5. The method of claim 4, wherein the determining the position information of the spatial point corresponding to the target feature point in the current frame based on the gray value corresponding to the first projection area information, the gray value corresponding to the second projection area information, the gray value corresponding to the third projection area information, the gray value corresponding to the fourth projection area information, the gray value corresponding to the fifth projection area information, and the gray value corresponding to the sixth projection area information includes:

6. The method according to any one of claims 1 to 5, wherein the step of obtaining target depth information corresponding to target feature points in the reference frame includes:

7. The method of claim 6, wherein the step of obtaining target depth information corresponding to target feature points in the reference frame by a depth filter comprises:

8. A tracking device for image feature points of a target object, comprising:

the third obtaining module is configured to obtain target depth information corresponding to target feature points in the reference frame, and obtain first position information of the target feature points in the reference frame, wherein the target depth information represents: the space point corresponding to the target feature point is distant from the position where the image acquisition equipment is located when acquiring the reference frame;

A third determining module configured to determine, based on the gray value corresponding to the first projection area information and the gray value corresponding to the second projection area information, position information corresponding to a spatial point corresponding to the target feature point in the current frame;

the first determining module is specifically configured to: calculating a first affine transformation matrix from the current frame to the reference frame based on the pose conversion information, the target depth information and the first position information; and determining second projection area information corresponding to the first projection area information from the reference frame based on the first projection area information and the first affine transformation matrix.
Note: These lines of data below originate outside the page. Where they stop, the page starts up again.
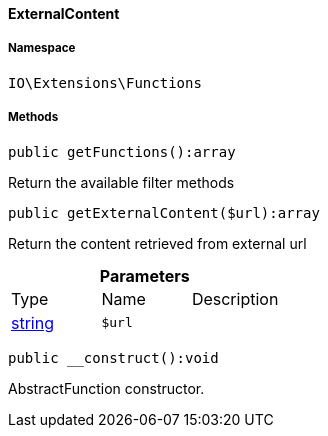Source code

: :table-caption!:
:example-caption!:
:source-highlighter: prettify
:sectids!:

[[io__externalcontent]]
==== ExternalContent





===== Namespace

`IO\Extensions\Functions`






===== Methods

[source%nowrap, php]
----

public getFunctions():array

----

    





Return the available filter methods

[source%nowrap, php]
----

public getExternalContent($url):array

----

    





Return the content retrieved from external url

.*Parameters*
|===
|Type |Name |Description
|link:http://php.net/string[string^]
a|`$url`
|
|===


[source%nowrap, php]
----

public __construct():void

----

    





AbstractFunction constructor.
9. The apparatus of claim 8, wherein the apparatus further comprises:

The first construction module is configured to perform image pyramid construction on the current frame before determining the position information corresponding to the spatial point corresponding to the target feature point in the current frame based on the first projection area information, the second projection area information and the first position information, so as to obtain a preset number of first subframes corresponding to the current frame;

the second construction module is configured to construct an image pyramid for the reference frame to obtain the second subframes with the preset number corresponding to the reference frame;

A fourth determining module configured to determine third projection area information corresponding to the first projection area information from each first subframe based on the first projection area information;

A fifth determining module configured to determine fourth projection area information corresponding to the first projection area information from each of the second subframes based on the first projection area information;

A sixth determining module configured to determine, based on the first location information, second location information corresponding to the target feature from each second subframe;

The third determining module is specifically configured to: and determining the position information of the spatial point corresponding to the target feature point in the current frame based on the gray value corresponding to the first projection area information, the gray value corresponding to the second projection area information, the gray value corresponding to each third projection area information and the gray value corresponding to each fourth projection area information.